- Excerpt provided:
start
Containing more than 60 original artworks, the exhibition is divided into five parts: "Rockwell and The Post. 1953 to 1963," "Space, Race, and Society," "Our Town," "Beyond the Studio," including travels sketches from trips Rockwell took to india and Russia, and "Anatomy of Murder in Mississippi."
Rockwell was born in 1894 in New York City but spent the first 27 years of his professional life in New Rochelle. In 1939, he moved his family to Arlington, intending to make it his permanent home. In 1953, however, Rockwell and his wife Mary relocated 60 miles south to the town of Stockbridge, in the Berkshire Hills of western Massachusetts, where he lived until his death in 1978. In Stockbridge, Rockwell produced 38 Saturday Evening Post covers from 1953 to 1963, then turned his talents toward illustrations that dealt with American social issues and other topics that interested him, such as space travel. During this time, he tackled subject matter that was weighty and controversial, including racial discrimination, poverty, desegregation, and the Vietnam War for such publications as Look magazine. As he grew older, Rockwell's painting became more introspective and self-revealing.
"I grapple with the whole concept of how much choice there was on Rockwell's part in choosing his subject matter during his career," says exhibition curator Linda Szekely Pero. "He was given an entirely new forum at Look that enabled him to tap a different part of his personality. He even pitched story ideas to Look. So much happened during this turbulent time, and Rockwell's concern for world peace was paramount."
end
- Source material:
start
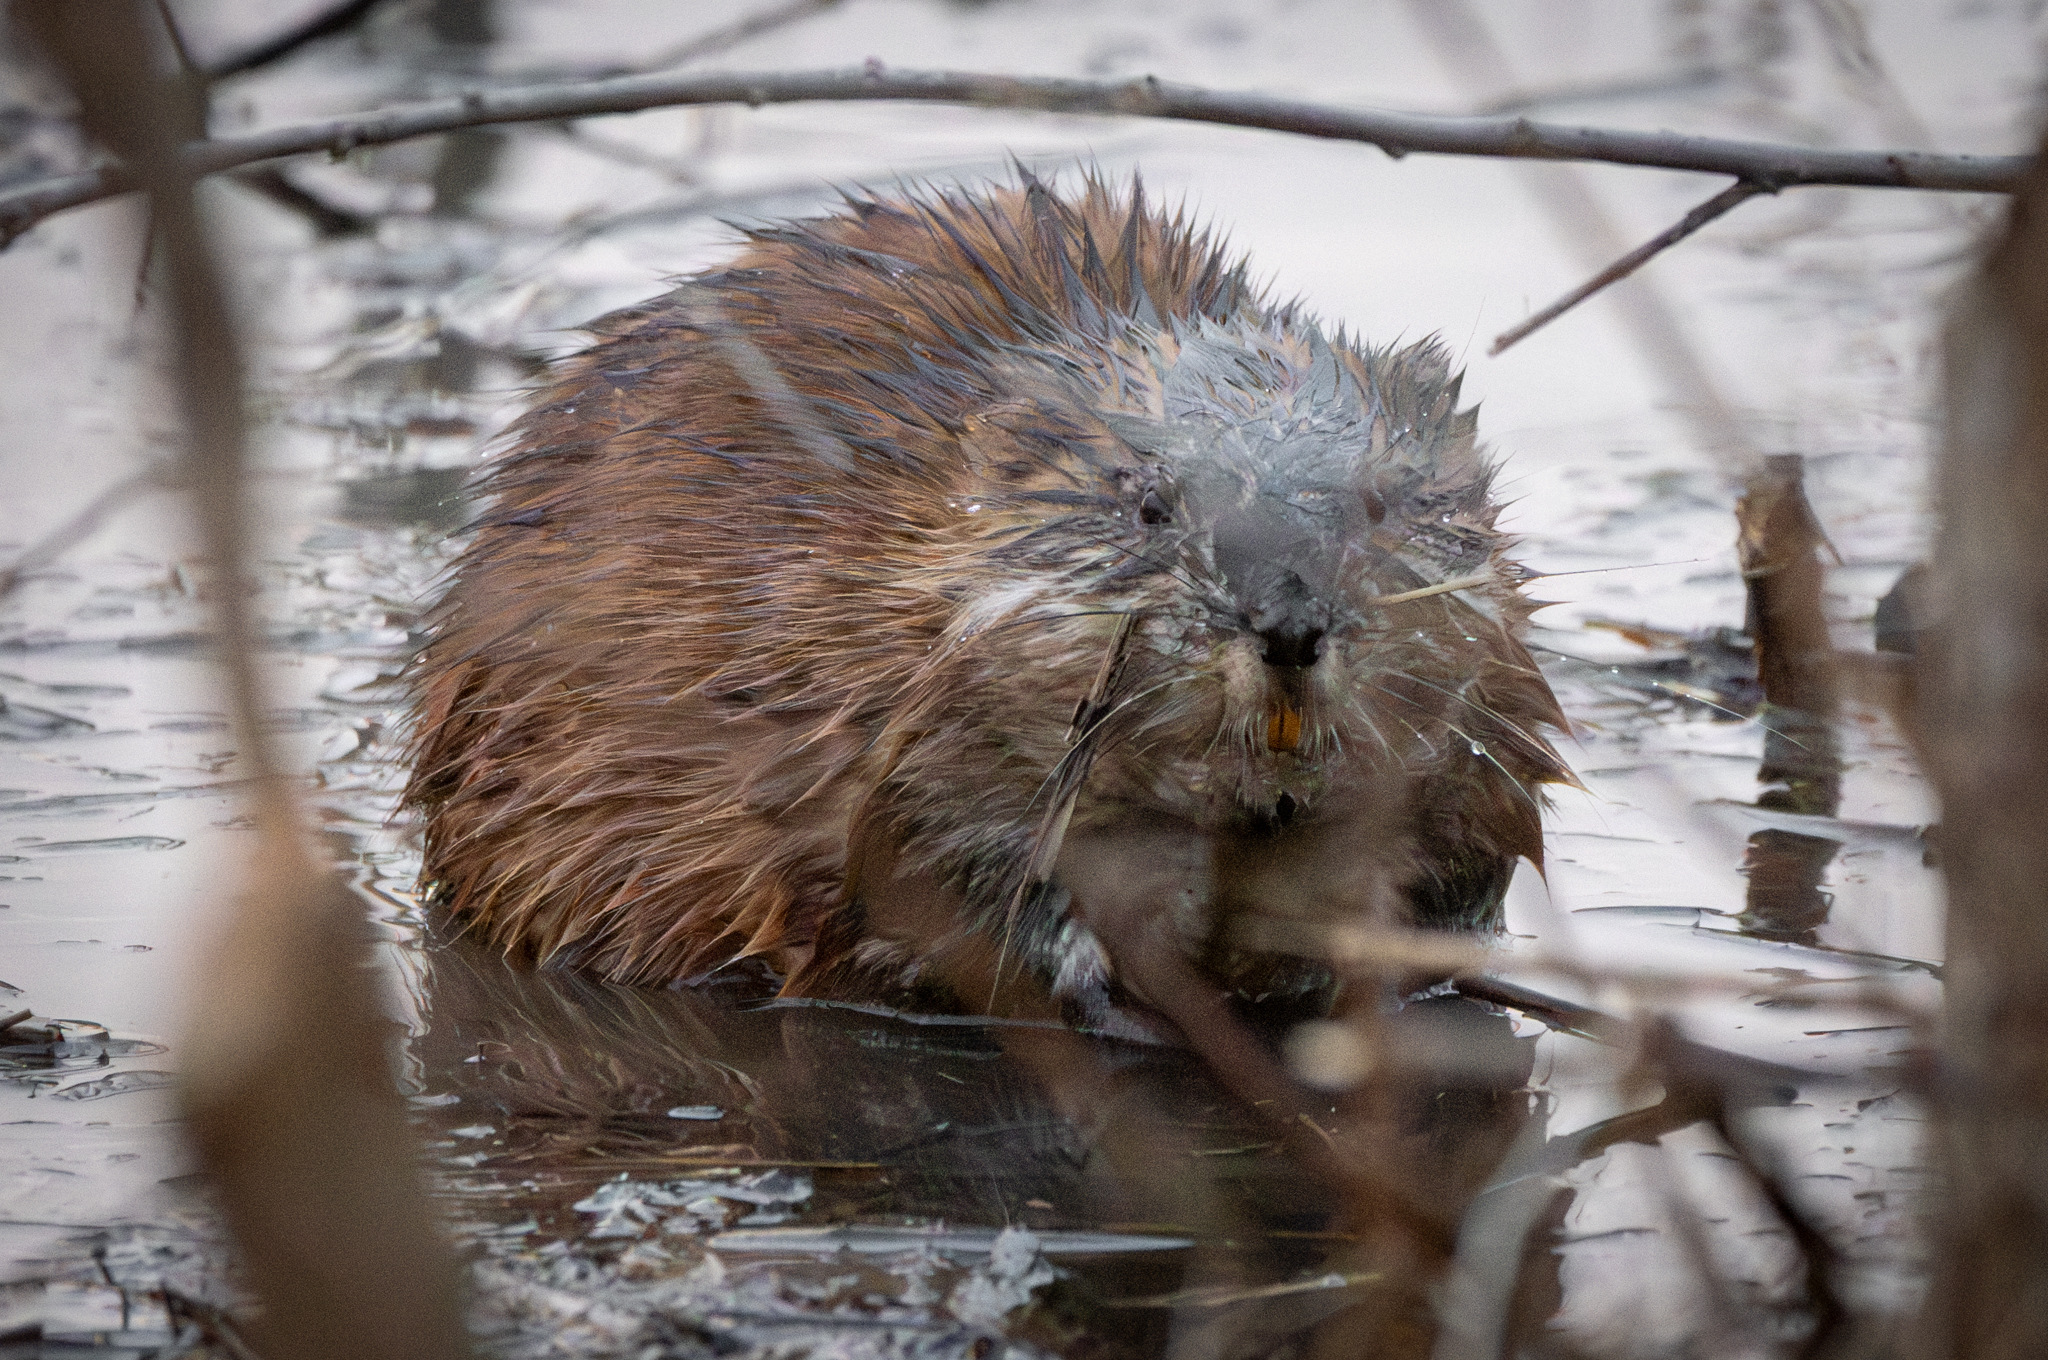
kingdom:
end
- Things to do:
**A.** Set down the Rockwell passage word for word, starting at "Rockwell was born" and ending at "introspective and self-revealing.".
**B.** Sum up the Rockwell passage in two sentences.

- Task results:
**A.**
Rockwell was born in 1894 in New York City but spent the first 27 years of his professional life in New Rochelle. In 1939, he moved his family to Arlington, intending to make it his permanent home. In 1953, however, Rockwell and his wife Mary relocated 60 miles south to the town of Stockbridge, in the Berkshire Hills of western Massachusetts, where he lived until his death in 1978. In Stockbridge, Rockwell produced 38 Saturday Evening Post covers from 1953 to 1963, then turned his talents toward illustrations that dealt with American social issues and other topics that interested him, such as space travel. During this time, he tackled subject matter that was weighty and controversial, including racial discrimination, poverty, desegregation, and the Vietnam War for such publications as Look magazine. As he grew older, Rockwell's painting became more introspective and self-revealing.

**B.** An exhibition of more than 60 original artworks is divided into five parts, one of which includes sketches from Rockwell's trips to India and Russia. After moving to Stockbridge in 1953, Rockwell produced 38 Saturday Evening Post covers through 1963 and then turned to weighty social issues such as racial discrimination and the Vietnam War for publications like Look, which curator Linda Szekely Pero says let him tap a different part of his personality.